Getting back to Las Conches, it too seems to be in the wind-down phase. No fat ladies are singing (outside of the opera house) yet, but Los Alamos and LANL are off evacuation notice. Yesterday an actual good map was posted and I grabbed a copy in case it got disappeared. Unfortunately it's embeded in a pdf document as small strips of image so you'll just have to download it and look at it as best you can: http://www.etantdonnes.com/HVFD/image/lasconches_ftp-20110701-153027.pdf. By comparing that map to the usual-schmutzy one from July 2 23:00 posted this morning you can get an idea of what's been affected and where -- it is hoped -- it will all end:

 

A Little Exegesis


A number of people have asked me, "How come they don't just fill up every airplane and drown the thing right away?" The problem is, you can't get enough water in the air to have any real effect. Let's just say that it would take a storm dumping 1" of rain in an hour to knock-down a square-mile of burning forest -- I'm just grabbing those numbers out of an orifice, but I think they're in the right ballpark.
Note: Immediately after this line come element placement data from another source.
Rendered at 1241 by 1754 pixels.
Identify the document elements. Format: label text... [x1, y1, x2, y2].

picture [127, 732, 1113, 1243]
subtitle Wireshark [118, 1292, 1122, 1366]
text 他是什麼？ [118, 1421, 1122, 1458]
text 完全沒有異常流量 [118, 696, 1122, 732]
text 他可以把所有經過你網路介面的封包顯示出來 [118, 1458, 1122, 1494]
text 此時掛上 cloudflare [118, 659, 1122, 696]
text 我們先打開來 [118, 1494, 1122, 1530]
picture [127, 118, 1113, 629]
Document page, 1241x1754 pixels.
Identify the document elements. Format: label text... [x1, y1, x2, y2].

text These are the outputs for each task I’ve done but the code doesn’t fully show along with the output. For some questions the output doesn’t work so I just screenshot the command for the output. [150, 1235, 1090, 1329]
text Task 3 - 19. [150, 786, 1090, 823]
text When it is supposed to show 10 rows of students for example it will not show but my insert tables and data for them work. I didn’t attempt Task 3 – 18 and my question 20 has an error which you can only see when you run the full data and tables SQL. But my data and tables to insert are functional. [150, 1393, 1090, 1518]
That storm would deliver around 18 million gallons of water. Most firefighting air tankers carry 3000 gallons or less, so you would need to execute 6000 drops in an hour to have the same effect. Thus air drops are generally used on small spot fires or to create containment lines with retardant.

Which brings me to a small lecture on wildfire fighting. The Fire Tetrahedron shows that you need four things for a fire to burn: Air, Fuel, Heat, and Chemistry. To stop the fire you need to interrupt continuity in one or more of those. For a structure fire you have a failrly well contained but very hot fire. You can deliver 10 or 20,000 gallons of water in an hour and basically drown it -- the water cools it off and to some extent limits the fuel's access to air. In a big wildland fire there's no way to cool it off, so the only thing you can do is limit it's access to fuel. This is called "cutting line" around the fire. We have to make a break in the continuity of fuel using natural barriers like ridge-tops and rivers as well as man-made roads, bull-dozed strips, and, very often, hand-dug trenches.

The three things of interest in a widlfire are: Fuel, Weather, and Topology. With heavy fuels -- big trees with jungle-like understory -- it's very hard to break the continuity. Windy, especially hot and dry, weather drives the fire and causes "spotting" -- embers blown far from the fire front which ignite new "spot fires" that can expand and spot some more. Rough terrain makes it very hard to access to cut-line and, since fire likes to travel up, the second worst place to be (the worst being IN the fire) is up-wind and up-hill -- which is exactly where you need to be in order to stop the main fire's progress and knock out those small spot fires. That's why these things take so long to get under control.

For Las Conches, it looks like really concentrated work saved the Pajarito Ski lodge buildings and, with some added weather luck, kept the fire from spreading into inhabited parts of Los Alamos. But that's using over 1000 people on only a small part of the fire-line.

Personal interest aside: I grew up near the SoCal air tanker base which this guy visited: Cal Fire Airtankers at Hemet-Ryan,CA so I well remember them flying overhead all day long during the summer.

Friday, July 1, 2011

July 1 and Counting

Today's map. The brown areas are the expansion over the last day mostly to the north and into Santa Clara land. The rain helped a bit, but is predicted to dry out by this afternoon. I found this on http://twitter.com/#!/NMFireInfo/lasconchasfire, posted by someone from LANL but not on the inciweb site (yet?):

The Las Conches Fire is now the largest wildfire on record in New Mexico. But we have a contender. The Donaldson Fire, down south of the other Hondo, NM,  is racking up the tall-grass acreage at close to 80,000 today.